Few organizations other than IT are designed to maintain systems environments, secure them and keep them running 24x7 or at agreed upon service levels. Analytics organizations are seldom prepared or aware of the depths of this responsibility. IT has much to offer and can partner with analytics organizations to learn where it can provide ongoing systems support.
Through architecture, systems design, tools selection and a forward thinking view of analytics application management, IT has much to offer as a partner to analytics organizations.
6. Supporting the Rapid Deployment of Analytic Insights
Rapid insight deployment is often a challenge for IT. Traditional IT systems have been developed using a waterfall method in well-defined sequence. More modern techniques, based on a very mature understanding of the end to end systems development process accelerate application development through agile approaches.
Neither IT method effectively addresses the end-to-end analysis life cycle, though it can inform steps within it.
Insights from big data analysis fall into two basic categories: insights for consideration or insights for transactional integration into existing systems. Insights for consideration are often depicted graphically or in tabular form and usually benefit from typical business intelligence capabilities. Insights for integration are calculated values and often inputs into transactional systems. Predictive applications may generate scores or new attributes and they are often delivered to transactional systems through a web services interface.

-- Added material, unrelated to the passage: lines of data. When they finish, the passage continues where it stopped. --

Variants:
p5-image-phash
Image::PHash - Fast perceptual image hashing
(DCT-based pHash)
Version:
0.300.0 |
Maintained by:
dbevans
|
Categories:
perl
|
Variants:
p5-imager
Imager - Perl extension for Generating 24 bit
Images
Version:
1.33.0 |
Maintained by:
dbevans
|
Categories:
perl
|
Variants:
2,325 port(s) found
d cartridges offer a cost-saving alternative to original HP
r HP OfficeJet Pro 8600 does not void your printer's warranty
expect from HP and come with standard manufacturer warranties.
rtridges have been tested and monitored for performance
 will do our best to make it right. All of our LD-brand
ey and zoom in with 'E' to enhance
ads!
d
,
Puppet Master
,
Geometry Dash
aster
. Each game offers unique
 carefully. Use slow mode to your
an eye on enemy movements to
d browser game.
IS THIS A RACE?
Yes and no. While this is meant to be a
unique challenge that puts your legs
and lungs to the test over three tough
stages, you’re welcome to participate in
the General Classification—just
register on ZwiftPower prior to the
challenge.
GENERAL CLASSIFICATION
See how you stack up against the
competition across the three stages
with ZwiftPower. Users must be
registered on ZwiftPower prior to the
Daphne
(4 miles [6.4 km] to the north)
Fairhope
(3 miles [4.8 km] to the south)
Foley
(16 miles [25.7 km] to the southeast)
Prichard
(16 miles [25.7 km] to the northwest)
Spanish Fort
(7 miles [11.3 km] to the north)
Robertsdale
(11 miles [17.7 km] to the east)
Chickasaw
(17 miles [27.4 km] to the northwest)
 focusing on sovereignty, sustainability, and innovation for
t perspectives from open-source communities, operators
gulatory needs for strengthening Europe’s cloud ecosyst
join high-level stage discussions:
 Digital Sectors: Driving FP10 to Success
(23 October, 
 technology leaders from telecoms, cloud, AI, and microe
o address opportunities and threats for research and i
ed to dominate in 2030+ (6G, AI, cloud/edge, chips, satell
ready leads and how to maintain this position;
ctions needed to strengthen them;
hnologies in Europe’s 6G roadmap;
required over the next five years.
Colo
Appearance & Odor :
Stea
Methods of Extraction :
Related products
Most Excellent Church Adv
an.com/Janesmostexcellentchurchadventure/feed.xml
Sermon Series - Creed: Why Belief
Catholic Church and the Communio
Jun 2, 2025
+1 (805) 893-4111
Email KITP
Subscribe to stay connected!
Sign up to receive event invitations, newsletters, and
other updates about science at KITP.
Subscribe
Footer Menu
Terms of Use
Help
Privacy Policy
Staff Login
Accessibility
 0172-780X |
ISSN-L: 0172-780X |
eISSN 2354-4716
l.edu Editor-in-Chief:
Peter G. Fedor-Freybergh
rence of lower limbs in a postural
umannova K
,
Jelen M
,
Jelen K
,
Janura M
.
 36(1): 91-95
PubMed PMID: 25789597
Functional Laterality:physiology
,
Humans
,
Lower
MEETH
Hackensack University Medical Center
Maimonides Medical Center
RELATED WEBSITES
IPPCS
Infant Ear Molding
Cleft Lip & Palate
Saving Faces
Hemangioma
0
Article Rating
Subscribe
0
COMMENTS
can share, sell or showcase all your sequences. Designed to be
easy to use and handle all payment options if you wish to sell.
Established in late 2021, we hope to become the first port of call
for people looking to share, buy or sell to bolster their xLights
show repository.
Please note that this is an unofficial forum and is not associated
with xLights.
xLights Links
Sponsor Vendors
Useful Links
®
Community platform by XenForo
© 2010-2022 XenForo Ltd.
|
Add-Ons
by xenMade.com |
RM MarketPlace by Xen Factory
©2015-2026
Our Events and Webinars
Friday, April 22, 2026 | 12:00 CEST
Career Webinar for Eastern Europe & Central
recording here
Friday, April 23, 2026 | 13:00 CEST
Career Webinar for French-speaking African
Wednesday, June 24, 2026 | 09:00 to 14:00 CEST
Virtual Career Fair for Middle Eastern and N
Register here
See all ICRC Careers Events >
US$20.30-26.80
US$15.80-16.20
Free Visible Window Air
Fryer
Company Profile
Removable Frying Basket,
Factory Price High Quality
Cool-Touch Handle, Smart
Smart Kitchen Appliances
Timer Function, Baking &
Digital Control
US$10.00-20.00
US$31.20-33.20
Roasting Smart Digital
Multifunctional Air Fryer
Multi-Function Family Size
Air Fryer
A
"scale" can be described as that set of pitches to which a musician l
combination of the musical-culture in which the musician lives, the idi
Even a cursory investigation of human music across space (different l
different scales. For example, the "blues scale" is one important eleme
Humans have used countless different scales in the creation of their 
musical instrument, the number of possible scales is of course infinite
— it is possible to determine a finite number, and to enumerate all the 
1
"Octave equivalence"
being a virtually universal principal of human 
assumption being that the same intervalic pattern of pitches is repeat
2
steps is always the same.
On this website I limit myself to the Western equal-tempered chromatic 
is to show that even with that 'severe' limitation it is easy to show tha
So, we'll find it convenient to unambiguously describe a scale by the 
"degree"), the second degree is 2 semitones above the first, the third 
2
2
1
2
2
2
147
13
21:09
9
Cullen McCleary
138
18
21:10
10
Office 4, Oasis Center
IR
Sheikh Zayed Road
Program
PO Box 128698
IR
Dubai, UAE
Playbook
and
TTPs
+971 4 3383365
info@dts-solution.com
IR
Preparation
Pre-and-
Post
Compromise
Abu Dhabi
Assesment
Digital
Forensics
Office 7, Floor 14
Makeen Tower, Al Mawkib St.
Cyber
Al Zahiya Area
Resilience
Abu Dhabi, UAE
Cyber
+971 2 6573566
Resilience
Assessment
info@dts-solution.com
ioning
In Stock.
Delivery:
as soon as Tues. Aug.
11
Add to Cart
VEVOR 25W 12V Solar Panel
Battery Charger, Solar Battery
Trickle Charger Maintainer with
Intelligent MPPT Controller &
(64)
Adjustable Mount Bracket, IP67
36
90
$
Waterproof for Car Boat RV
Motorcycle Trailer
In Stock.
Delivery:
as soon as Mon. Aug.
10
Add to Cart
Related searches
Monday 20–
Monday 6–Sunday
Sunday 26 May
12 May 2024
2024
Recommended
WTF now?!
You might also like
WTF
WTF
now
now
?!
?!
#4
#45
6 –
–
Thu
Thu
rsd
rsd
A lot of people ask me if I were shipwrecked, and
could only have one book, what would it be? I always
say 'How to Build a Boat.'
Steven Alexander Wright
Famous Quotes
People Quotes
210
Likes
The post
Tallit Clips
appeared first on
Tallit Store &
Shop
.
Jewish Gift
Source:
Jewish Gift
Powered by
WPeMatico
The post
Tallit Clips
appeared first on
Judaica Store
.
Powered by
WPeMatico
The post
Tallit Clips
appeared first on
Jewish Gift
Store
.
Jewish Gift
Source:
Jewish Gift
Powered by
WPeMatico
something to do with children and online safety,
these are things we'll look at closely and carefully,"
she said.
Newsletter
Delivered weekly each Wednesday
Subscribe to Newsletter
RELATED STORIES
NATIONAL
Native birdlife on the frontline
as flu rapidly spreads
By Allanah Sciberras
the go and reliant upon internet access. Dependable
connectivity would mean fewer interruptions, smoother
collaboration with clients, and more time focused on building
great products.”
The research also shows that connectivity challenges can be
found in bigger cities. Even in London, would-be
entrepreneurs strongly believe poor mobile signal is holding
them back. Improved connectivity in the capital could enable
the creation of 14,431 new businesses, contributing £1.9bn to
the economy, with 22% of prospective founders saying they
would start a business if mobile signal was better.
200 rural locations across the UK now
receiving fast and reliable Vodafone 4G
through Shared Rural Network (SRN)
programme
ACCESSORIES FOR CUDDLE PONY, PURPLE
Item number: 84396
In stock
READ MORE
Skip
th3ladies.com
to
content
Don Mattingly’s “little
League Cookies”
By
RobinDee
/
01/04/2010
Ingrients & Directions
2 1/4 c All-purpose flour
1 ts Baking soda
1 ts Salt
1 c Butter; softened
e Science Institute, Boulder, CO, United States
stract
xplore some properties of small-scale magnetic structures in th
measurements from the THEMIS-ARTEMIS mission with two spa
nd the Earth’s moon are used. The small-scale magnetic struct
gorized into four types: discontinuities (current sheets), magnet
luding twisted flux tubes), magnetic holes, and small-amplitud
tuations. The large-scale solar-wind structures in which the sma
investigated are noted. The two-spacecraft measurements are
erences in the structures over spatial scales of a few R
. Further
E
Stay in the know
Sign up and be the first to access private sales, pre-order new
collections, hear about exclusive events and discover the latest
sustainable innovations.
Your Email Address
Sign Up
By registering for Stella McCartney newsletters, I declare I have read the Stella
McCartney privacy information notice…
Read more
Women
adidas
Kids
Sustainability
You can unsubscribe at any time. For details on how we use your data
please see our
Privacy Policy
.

Lack of end-to-end deployment capabilities can delay deployment of insights from two months to over a year. Insights for consideration are the most easily and rapidly deployed, but suffer greatly if traditional IT BI data ingestion processes and data warehouses are used. Many strategic insights need only be deployed to a small audience, while other insights might be iteratively deployed and tested by field users until ready for broader rollout. Some insights are so important they need to be deployed immediately, yet existing BI deployment architectures may lack the flexibility to make them available quickly. These concerns argue for the deployment of an analytics managed BI environment that draws upon data big data analyses from the data lake. Depending upon tools selections, a data reporting environment may be required if current BI tools cannot access information in the lake. Ultimately, additional staged versions of the BI environment will be required to separate development, test, deploy stages, etc. It's possible that preliminary stages can be established for the analytics organization and broader deployment– as the data's importance evolves– is handed off to an enterprise IT-managed BI solution.